Holiday for the Saints
The history of All Saints’ Day is complex in its beginnings. While it’s a centuries-old concept, historians have found some of the earliest recording of the holiday to date back to 270 CE. In 835 CE, Pope Gregory IV authorized All Saints’ Day as an official Christian holiday. Sights were initially set on October 31st, which was then the pagan holiday All Hallows’ Eve. However, many historians speculate that the Pope decided on November 1st in order to appease the pagans in the hopes of future conversion to the Church. Other experts believe that All Saints’ Day was placed on the calendar by All Hallows’ Eve to combat the celebrations by the pagans during the evening of the dead.
All Saints’ Day is also a precursor to All Souls’ Day. Held on November 2nd, All Souls’ Day is observed to pray for the dead who are believed to have not yet reached Heaven due to their sins.
Although the holiday was originally enacted to celebrate saints within the Church who did not have individual holidays, the meaning of All Saints’ Day has transformed into modern day Christianity. A saint is technically one who has achieved Heaven through his or her dedication to God and a Christian life. Therefore, modern Christians celebrate All Saints’ Day to commemorate deceased loved ones who fit the criteria.
The exact celebrations vary by region and sect within the religion. While most Catholics attend church services on All Saints’ Day, many Protestants celebrate within their own homes if the holiday doesn’t fall on a Sunday. Many Latin cultures offer sacrifices on All Saints’ Day, while European celebrations often consist of graveyard beautifications. Lighting candles for the dead is also commonplace on this holiday.
Public vs. Secular Observations
The extent of observations in a particular country depends upon the role of secularism, or separation between church and state. For example, the United States doesn’t consider All Saints’ Day to be a government holiday because it is a secular nation. Britain, Australia and Canada are other western nations who don’t regard November 1st as a public holiday. With that being said, secularism within these countries has made it possible for Christians to freely celebrate All Saints’ Day without punishment from an opposing religion.

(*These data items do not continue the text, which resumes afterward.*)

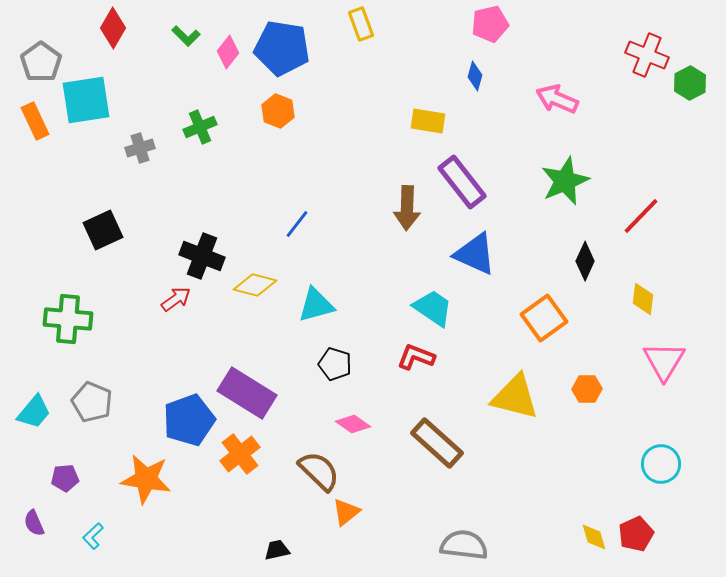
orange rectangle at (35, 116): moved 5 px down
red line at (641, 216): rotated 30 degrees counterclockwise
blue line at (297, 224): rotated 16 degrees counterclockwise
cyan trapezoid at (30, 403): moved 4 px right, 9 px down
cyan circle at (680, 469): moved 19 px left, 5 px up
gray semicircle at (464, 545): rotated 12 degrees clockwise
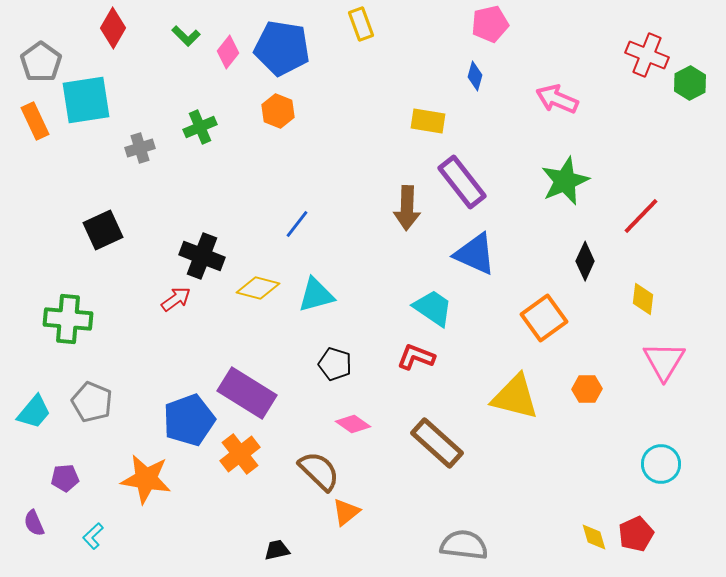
yellow diamond at (255, 285): moved 3 px right, 3 px down
cyan triangle at (316, 305): moved 10 px up
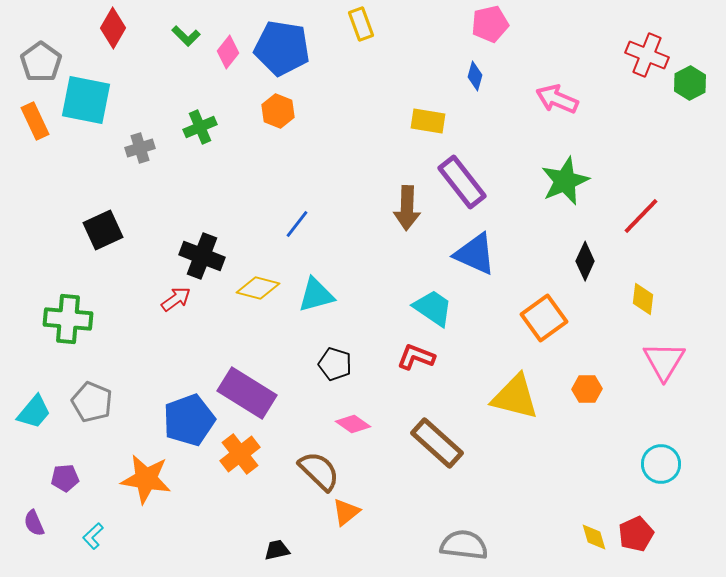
cyan square at (86, 100): rotated 20 degrees clockwise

On the other hand, there are certain nations who regard All Saints’ Day as a public holiday. This means that the government regards the date as a holiday, and related institutions are closed. Due to the extent of celebrations, many businesses may decide to close as well. Just some of the countries who still celebrate All Saints’ Day as a public holiday include Italy, France, Spain, Poland, Austria and Portugal. Certain parts of Germany and Switzerland also regard this day as a public holiday. Prevalence of Christianity is a big factor in determining whether a population observes this holiday publicly.